**EXTRACTED MATERIAL**
* * * * * * * * *

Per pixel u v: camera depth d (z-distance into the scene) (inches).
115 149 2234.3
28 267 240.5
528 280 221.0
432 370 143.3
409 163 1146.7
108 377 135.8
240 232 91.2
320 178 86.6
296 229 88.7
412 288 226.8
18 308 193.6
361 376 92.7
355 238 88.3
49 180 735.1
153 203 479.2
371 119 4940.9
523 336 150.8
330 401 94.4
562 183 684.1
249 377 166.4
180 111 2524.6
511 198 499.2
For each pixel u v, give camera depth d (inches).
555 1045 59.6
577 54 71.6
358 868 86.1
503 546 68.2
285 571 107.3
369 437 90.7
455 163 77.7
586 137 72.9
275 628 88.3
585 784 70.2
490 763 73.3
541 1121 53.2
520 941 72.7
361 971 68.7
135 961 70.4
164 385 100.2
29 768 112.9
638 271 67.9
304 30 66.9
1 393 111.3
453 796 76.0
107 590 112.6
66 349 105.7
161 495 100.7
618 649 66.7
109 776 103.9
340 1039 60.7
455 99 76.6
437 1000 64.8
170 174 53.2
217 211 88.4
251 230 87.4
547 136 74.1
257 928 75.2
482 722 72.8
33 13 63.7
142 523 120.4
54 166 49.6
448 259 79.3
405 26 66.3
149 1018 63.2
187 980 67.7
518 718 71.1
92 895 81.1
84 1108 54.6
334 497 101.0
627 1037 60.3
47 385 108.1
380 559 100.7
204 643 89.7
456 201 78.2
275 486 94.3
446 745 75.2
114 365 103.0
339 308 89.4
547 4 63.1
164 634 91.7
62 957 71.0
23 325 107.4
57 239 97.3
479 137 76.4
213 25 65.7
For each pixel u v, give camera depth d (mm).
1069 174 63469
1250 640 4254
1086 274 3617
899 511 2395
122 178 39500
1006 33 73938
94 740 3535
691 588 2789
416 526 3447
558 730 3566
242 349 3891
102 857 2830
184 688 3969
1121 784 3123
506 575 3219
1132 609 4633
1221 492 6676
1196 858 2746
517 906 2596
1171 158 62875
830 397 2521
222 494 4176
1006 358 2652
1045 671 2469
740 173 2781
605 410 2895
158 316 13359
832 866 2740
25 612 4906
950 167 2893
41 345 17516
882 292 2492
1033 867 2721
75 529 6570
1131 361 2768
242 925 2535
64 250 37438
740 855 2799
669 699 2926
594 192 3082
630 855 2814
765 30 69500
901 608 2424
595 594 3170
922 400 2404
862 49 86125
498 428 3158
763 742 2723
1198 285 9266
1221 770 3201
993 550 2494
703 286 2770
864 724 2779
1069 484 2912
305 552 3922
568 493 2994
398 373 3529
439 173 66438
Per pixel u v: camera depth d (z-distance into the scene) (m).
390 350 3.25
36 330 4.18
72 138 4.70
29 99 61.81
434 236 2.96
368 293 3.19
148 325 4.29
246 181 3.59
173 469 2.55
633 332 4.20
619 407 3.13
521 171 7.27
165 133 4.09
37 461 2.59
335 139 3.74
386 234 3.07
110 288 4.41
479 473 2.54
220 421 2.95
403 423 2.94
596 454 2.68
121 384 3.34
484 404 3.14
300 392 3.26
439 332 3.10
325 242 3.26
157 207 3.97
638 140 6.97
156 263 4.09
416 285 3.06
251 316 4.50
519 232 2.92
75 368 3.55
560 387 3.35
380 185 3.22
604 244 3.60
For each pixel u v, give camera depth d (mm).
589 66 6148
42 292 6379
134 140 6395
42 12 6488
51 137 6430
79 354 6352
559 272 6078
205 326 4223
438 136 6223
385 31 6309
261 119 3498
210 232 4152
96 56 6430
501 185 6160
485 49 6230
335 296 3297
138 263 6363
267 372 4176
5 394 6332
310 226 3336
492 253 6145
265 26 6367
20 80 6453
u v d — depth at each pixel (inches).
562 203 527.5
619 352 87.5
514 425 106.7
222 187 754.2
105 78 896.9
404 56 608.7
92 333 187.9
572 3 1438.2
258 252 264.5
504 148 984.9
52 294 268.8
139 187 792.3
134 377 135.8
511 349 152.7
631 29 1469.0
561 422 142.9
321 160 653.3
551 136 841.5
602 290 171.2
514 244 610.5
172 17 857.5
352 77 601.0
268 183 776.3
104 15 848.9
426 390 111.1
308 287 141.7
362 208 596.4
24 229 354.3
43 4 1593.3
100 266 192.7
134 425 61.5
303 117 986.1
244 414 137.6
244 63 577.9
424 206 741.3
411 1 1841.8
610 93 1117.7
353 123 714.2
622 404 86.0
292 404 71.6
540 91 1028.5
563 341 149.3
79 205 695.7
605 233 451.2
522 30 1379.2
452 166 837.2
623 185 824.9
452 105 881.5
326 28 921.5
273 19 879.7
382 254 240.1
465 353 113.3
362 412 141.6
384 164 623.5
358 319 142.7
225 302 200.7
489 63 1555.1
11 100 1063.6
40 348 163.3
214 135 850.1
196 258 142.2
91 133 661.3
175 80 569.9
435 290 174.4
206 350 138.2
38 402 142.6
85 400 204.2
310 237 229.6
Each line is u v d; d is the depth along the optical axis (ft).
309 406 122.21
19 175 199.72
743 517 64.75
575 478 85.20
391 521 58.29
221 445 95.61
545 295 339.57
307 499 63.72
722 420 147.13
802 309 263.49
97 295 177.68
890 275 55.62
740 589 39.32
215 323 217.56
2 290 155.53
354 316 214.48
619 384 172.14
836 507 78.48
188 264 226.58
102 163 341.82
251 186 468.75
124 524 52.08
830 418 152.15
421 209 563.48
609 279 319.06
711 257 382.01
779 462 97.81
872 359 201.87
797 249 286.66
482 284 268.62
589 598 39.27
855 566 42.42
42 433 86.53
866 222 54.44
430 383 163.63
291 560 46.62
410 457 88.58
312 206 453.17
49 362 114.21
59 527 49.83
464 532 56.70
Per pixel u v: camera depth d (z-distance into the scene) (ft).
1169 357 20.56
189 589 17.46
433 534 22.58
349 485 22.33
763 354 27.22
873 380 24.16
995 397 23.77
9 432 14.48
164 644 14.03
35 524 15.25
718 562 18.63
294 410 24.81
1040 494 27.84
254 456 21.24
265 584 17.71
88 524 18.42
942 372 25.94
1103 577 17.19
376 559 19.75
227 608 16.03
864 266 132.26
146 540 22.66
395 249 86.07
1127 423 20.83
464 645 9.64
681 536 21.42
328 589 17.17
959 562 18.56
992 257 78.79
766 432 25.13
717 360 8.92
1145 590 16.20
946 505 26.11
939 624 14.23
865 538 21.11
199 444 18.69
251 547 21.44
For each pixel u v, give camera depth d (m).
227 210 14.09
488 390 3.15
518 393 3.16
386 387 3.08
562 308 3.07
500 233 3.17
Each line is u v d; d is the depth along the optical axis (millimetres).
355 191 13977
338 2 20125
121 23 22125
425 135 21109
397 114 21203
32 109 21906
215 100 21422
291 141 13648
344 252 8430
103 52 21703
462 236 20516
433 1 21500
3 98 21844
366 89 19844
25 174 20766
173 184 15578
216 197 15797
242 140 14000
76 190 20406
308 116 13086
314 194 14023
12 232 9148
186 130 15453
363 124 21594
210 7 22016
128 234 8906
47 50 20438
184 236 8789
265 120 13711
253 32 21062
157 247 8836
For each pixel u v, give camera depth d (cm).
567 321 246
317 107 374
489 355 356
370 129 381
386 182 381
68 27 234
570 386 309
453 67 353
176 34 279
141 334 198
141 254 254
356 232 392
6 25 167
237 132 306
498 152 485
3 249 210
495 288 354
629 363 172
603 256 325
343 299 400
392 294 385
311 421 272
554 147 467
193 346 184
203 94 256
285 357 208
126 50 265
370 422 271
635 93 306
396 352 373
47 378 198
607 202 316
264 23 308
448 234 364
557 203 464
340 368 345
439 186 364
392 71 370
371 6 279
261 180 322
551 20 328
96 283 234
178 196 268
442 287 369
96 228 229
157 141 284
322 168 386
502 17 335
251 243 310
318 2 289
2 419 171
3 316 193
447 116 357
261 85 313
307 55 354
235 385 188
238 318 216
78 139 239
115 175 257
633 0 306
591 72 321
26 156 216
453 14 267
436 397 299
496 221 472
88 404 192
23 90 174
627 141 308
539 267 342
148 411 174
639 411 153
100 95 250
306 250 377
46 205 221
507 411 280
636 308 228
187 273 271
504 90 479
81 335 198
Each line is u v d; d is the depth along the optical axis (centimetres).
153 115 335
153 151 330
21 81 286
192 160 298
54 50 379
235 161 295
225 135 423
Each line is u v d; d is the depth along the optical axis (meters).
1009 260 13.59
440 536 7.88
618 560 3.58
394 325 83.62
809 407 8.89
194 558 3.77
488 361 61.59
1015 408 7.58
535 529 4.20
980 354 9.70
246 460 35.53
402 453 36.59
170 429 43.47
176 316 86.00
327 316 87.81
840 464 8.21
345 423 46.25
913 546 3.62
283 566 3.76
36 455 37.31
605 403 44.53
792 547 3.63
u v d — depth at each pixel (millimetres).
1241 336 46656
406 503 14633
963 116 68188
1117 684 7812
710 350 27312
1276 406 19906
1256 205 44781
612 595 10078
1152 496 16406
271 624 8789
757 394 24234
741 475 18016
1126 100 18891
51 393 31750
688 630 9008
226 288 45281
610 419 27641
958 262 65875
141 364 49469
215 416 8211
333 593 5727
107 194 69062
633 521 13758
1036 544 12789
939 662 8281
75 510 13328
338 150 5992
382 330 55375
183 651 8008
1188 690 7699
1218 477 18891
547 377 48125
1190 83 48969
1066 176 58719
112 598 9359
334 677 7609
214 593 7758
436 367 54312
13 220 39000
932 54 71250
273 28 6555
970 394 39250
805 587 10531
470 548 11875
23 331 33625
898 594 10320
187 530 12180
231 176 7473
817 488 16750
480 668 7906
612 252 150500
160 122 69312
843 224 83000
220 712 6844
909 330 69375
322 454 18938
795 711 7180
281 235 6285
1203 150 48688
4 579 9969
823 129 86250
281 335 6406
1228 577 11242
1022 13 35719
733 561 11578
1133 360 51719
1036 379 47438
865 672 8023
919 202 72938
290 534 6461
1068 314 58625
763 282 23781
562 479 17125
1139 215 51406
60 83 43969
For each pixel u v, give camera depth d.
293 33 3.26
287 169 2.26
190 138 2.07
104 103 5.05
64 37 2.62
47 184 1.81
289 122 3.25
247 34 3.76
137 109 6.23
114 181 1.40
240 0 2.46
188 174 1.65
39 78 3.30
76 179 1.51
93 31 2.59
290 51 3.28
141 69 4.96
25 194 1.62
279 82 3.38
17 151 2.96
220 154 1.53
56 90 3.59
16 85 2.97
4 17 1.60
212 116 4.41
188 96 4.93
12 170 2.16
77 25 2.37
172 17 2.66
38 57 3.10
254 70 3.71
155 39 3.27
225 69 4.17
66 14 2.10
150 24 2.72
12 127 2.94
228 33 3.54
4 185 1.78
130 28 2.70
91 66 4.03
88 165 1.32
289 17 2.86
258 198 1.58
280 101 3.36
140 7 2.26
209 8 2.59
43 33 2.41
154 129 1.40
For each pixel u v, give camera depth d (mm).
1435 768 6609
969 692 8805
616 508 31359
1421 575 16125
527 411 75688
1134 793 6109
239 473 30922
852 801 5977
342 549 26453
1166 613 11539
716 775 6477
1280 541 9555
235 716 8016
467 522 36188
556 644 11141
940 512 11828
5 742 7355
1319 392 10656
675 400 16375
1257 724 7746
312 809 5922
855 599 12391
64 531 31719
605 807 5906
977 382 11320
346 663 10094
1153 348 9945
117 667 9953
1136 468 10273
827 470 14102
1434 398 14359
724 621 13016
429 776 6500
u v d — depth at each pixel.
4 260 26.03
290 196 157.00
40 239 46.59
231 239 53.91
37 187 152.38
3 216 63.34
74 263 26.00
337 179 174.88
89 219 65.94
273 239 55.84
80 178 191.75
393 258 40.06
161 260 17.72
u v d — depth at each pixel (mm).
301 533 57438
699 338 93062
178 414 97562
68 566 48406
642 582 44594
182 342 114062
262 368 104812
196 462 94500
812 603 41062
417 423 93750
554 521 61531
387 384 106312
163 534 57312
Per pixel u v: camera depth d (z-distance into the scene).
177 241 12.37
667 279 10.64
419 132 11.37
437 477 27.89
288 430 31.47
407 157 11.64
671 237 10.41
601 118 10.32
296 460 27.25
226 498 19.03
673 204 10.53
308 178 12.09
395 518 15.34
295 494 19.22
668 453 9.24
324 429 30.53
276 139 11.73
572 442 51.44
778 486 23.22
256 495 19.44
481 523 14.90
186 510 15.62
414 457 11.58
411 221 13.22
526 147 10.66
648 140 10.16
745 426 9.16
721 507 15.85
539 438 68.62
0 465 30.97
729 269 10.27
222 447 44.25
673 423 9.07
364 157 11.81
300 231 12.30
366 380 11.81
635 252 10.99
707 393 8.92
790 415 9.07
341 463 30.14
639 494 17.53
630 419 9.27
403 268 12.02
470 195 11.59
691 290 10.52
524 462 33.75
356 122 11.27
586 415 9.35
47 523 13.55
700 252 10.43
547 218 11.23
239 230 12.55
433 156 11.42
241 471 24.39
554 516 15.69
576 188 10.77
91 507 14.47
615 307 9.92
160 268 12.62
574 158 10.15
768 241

* * * * * * * * *

**YOUR TASK**
All that belongs in the answer is the run of lines above from the line containing "1276 406 19906" through the line containing "898 594 10320", exactly as written.

**ANSWER BOX**
1276 406 19906
1256 205 44781
612 595 10078
1152 496 16406
271 624 8789
757 394 24234
741 475 18016
1126 100 18891
51 393 31750
688 630 9008
226 288 45281
610 419 27641
958 262 65875
141 364 49469
215 416 8211
333 593 5727
107 194 69062
633 521 13758
1036 544 12789
939 662 8281
75 510 13328
338 150 5992
382 330 55375
183 651 8008
1188 690 7699
1218 477 18891
547 377 48125
1190 83 48969
1066 176 58719
112 598 9359
334 677 7609
214 593 7758
436 367 54312
13 220 39000
932 54 71250
273 28 6555
970 394 39250
805 587 10531
470 548 11875
23 331 33625
898 594 10320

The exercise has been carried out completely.